China Rohstoff-Lieferant Nummer eins
Immerhin ist China nach Angaben der Deutschen Rohstoffagentur (DERA) der wichtigste Rohstofflieferant der EU bei Metallen und Erzen, noch vor Russland. Seltene Erden wie Neodym und Dysprosium sind besonders wichtig für die Elektromobilität. China ist hier weltweit führend, sowohl bei den Reserven als auch bei der Verarbeitung. Eine Zahl der European Raw Materials Alliance (ERMA) macht die Abhängigkeit von China besonders deutlich: Obwohl die EU ein weltweit führender Hersteller von Elektromotoren ist, importiert sie 90 Prozent der für diese Motoren benötigten Dauermagnete auf Basis Seltener Erden aus China. Wenn die chinesische Regierung ihre dominante Stellung bei den Rohstoffen strategisch für politische Ziele einsetzt, würde das zu Engpässen in Europa führen.
Rohstoffe aus dem All?
Letztlich sind die Möglichkeiten Europas, geopolitische Entwicklungen zu beeinflussen, begrenzt. Und selbst die intensivsten Forschungsanstrengungen können nicht garantieren, das ausreichend Rohstoffe verfügbar sind. Pläne, seltene Rohstoffe im Weltraum - zum Beispiel auf Asteroiden - abzubauen erteilen Rohstoffexperten mittlerweile eine Absage.

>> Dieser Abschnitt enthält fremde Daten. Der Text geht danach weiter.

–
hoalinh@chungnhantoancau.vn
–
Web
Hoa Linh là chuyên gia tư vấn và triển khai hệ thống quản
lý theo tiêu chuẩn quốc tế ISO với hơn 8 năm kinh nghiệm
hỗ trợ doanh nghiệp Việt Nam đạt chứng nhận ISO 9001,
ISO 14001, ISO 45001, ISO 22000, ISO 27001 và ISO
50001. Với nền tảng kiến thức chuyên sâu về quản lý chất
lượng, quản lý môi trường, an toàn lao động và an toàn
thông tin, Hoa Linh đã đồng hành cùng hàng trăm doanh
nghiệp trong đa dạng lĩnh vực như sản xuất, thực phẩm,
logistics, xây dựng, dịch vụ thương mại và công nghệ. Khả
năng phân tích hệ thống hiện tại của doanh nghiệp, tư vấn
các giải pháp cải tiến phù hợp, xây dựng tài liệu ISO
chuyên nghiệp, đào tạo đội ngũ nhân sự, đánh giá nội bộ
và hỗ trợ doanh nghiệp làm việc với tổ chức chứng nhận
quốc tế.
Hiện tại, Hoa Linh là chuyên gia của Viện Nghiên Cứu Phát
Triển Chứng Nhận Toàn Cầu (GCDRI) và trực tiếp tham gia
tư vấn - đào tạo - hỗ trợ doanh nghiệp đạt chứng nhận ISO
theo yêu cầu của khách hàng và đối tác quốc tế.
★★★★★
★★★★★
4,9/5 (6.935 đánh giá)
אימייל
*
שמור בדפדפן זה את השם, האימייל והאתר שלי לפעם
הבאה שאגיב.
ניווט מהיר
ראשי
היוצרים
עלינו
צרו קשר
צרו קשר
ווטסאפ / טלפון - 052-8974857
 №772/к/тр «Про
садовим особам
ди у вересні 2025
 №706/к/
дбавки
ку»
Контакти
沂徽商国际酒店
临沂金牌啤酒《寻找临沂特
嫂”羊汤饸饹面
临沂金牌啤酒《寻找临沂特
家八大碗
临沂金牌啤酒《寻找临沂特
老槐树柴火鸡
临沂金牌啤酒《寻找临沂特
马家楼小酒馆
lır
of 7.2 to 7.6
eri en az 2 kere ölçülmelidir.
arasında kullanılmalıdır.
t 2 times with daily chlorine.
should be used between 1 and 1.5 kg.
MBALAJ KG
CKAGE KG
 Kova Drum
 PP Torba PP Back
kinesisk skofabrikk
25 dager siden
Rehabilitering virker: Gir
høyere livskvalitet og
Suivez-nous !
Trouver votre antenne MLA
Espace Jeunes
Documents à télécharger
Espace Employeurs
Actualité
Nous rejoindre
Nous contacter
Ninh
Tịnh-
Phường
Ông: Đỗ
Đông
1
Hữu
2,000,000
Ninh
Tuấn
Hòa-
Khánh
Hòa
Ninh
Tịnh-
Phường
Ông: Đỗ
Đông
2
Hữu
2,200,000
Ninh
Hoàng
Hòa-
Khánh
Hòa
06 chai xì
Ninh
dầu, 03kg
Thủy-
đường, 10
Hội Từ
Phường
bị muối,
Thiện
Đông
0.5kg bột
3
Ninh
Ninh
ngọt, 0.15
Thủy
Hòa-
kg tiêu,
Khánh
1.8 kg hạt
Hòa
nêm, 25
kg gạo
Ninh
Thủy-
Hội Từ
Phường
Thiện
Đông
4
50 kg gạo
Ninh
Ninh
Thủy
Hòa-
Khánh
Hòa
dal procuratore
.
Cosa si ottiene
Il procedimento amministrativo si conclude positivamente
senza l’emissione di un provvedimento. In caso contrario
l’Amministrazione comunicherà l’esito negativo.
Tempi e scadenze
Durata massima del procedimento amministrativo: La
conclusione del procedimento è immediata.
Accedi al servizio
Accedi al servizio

„Vor ein paar Jahren hatten wir die gleiche Diskussion über den Abbau von Seltenen Erden aus den Tiefen des Meeres", erinnert sich Buchert. „Daraus wurde nichts, weil Aufwand und Kosten in keinem Verhältnis zum Nutzen standen. Der Meeresboden ist immer noch ein wahrscheinlicherer Kandidat als der Weltraum. Selbst wenn es irgendwann technisch möglich wäre, würde es wirtschaftlich keinen Sinn machen. Es wäre viel besser, die Rohstoffe, die wir auf unserem Planeten haben, effizient zu nutzen und zu recyceln.“
Was bedeutet das?
Woher kommen all diese Rohstoffe und haben wir genug davon, um die Antriebswende zu schaffen? Gerade für Europa kann die Antwort nur ein effektives Recyclingprogramm sein.